Di conseguenza la crescita del bilancio regionale potrebbe ridimensionare quello statale con il rischio di non poter garantire tutti i servizi e diritti sul territorio nazionale.
Si potrebbe innestare un vero processo separatista, in cui per esempio si avrebbero a livello regionale programmi differenziati in base ai contesti con il rischio di non fare riferimento a competenze e obiettivi già definiti a livello centrale, come previsto dagli attuali documenti ministeriali, ma proposte che non avrebbero come obiettivo il raggiungimento di standard nazionali e il successo formativo per tutti gli alunni, … o sistemi di reclutamento territoriali o regionalizzazione del rapporto di lavoro dei docenti e del personale ATA con gravi problemi per le regioni del Sud dove oggi molti giovani, non trovando occupazione, cercano di entrare nel mondo della scuola spostandosi in altre regioni.
Tale tipo di autonomia, differenziando le proposte educative, avrebbe un impatto negativo sulle istituzioni scolastiche di ogni Regione, decostruendo il sistema unitario di organizzazione del sistema di istruzione nel nostro Paese.

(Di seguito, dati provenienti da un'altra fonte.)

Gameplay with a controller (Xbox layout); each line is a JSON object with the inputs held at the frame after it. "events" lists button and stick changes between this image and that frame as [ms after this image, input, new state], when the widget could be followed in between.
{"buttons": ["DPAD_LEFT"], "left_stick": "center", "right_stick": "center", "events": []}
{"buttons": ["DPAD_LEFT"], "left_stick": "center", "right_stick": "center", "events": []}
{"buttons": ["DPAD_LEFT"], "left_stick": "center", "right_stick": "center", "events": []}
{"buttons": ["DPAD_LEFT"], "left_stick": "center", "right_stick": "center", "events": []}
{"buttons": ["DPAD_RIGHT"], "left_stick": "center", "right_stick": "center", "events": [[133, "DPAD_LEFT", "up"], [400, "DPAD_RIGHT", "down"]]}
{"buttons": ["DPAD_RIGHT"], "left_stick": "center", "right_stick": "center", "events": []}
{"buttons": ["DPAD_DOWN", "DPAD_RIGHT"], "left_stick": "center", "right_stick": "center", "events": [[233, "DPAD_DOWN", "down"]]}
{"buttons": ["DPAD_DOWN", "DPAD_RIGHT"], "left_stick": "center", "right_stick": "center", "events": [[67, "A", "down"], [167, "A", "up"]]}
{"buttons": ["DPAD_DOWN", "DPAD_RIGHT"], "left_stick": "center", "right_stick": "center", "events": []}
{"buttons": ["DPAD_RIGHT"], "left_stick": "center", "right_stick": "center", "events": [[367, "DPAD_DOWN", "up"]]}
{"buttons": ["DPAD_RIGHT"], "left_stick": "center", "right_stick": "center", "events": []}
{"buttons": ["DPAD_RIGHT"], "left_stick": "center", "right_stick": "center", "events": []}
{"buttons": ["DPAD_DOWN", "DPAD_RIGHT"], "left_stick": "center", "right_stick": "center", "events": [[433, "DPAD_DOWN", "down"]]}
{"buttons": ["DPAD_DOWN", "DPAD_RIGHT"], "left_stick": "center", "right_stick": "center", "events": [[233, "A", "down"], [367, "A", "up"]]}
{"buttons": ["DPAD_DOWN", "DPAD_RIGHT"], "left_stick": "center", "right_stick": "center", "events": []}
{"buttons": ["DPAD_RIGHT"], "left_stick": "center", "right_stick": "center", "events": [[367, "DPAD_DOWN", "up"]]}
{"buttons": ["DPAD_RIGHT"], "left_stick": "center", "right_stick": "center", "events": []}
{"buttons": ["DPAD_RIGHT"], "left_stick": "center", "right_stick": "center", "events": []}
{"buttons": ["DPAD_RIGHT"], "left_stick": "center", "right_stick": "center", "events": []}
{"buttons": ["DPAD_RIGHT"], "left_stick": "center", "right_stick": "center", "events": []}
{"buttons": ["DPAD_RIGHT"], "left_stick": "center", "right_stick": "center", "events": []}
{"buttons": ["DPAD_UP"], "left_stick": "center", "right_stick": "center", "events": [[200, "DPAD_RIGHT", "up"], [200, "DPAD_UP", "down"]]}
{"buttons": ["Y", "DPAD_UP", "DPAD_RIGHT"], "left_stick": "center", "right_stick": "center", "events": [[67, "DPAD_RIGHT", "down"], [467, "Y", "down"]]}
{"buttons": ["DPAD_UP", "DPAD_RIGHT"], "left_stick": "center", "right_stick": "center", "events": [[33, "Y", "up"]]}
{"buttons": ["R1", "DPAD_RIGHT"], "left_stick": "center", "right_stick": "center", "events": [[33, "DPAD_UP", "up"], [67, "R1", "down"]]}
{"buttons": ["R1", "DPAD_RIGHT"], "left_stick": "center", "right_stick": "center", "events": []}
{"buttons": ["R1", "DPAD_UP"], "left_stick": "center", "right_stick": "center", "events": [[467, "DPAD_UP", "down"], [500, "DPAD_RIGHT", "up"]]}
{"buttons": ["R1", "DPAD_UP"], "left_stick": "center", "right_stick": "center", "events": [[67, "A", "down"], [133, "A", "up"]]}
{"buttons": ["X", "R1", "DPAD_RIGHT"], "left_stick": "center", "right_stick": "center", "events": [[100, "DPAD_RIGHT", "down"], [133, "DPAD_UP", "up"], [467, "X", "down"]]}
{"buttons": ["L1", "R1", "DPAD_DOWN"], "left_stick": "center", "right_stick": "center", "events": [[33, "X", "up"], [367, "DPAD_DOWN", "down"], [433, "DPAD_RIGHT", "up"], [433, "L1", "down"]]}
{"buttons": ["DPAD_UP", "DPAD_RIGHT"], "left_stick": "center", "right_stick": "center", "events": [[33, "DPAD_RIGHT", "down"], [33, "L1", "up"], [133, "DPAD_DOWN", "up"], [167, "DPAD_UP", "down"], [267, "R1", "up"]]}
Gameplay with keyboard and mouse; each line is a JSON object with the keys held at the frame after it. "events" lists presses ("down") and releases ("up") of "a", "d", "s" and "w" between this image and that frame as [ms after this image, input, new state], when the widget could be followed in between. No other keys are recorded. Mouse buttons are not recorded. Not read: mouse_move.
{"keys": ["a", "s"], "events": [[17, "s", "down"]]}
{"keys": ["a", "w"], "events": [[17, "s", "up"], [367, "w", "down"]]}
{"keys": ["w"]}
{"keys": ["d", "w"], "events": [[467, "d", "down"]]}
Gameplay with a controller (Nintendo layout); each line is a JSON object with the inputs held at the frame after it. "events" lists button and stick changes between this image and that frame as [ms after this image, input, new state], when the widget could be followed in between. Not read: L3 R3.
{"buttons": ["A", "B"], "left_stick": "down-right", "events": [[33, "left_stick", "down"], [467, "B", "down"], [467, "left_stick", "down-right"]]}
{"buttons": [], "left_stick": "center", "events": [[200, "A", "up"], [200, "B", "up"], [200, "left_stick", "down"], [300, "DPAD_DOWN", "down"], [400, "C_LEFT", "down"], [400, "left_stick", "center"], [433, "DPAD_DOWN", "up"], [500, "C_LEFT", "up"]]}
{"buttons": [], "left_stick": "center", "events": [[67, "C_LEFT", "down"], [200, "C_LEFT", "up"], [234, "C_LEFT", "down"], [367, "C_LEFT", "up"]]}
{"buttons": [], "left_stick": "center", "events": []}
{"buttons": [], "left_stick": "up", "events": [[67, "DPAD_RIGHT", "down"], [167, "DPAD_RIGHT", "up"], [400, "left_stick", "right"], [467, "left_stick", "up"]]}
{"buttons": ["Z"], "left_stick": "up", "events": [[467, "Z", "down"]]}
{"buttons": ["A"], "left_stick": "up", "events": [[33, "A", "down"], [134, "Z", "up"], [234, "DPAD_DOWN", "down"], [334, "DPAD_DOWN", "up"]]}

Voglio ricordare il DECRETO 65/2017, dove si parla di una nuova governance multilivello del servizio scolastico, dove allo Stato resta sempre il potere di salvaguardia degli interessi nazionali, di indirizzo, di controllo, e sono previste le funzioni delle Regioni, e dei Comuni.
Viene attribuito alle REGIONI e ai COMUNI un fondamentale ruolo di partenariato nella programmazione e nel monitoraggio e uno specifico protagonismo nell’attivazione del sistema scolastico sul proprio territorio, costruendo dei luoghi di concertazione politica e tecnica a legislazione invariata.
LA CONFERENZA STATO-REGIONI-AUTONOMIE LOCALI rappresenta la sede appropriata per comporre le diverse istanze partecipative e decisionali territoriali, ma dove viene ribadita la competenza sovraordinata dello Stato.
Si al decentramento, ma deve corrispondere un forte potere centrale, dove il potere politico si coniughi con le politiche scolastiche, non le influenzi.
Con questo tipo di autonomia c’è il rischio di una più profonda divisione tra i cittadini italiani, relativa alla qualità dell’istruzione impartita, infatti la regionalizzazione della scuola è il difetto più pericoloso per l’unità e per l’identità culturale italiana.
Si verificherebbe un ampliamento dei divari territoriali, già oggi molto marcati, con una spaccatura insanabile tra regioni povere e regioni ricche con un sistema di istruzione frammentato e non unitario.
Le nuove funzioni differenziabili non dovrebbero estendersi sino al punto di comprendere quelle funzioni che vanno mantenute al livello centrale per consentire l’efficiente ed efficace erogazione del servizio pubblico sull’intero territorio nazionale, assicurando una stabilità dei principi generali nazionali di istruzione.
Non solo, quindi, un paese unito per territorio, ma anche coeso dal punto di vista dei valori culturali, politici, etici e sociali in un processo che vede tutto il popolo italiano unito da vincoli di solidarietà e dal rispetto dei principi fondamentali previsti nella Costituzione.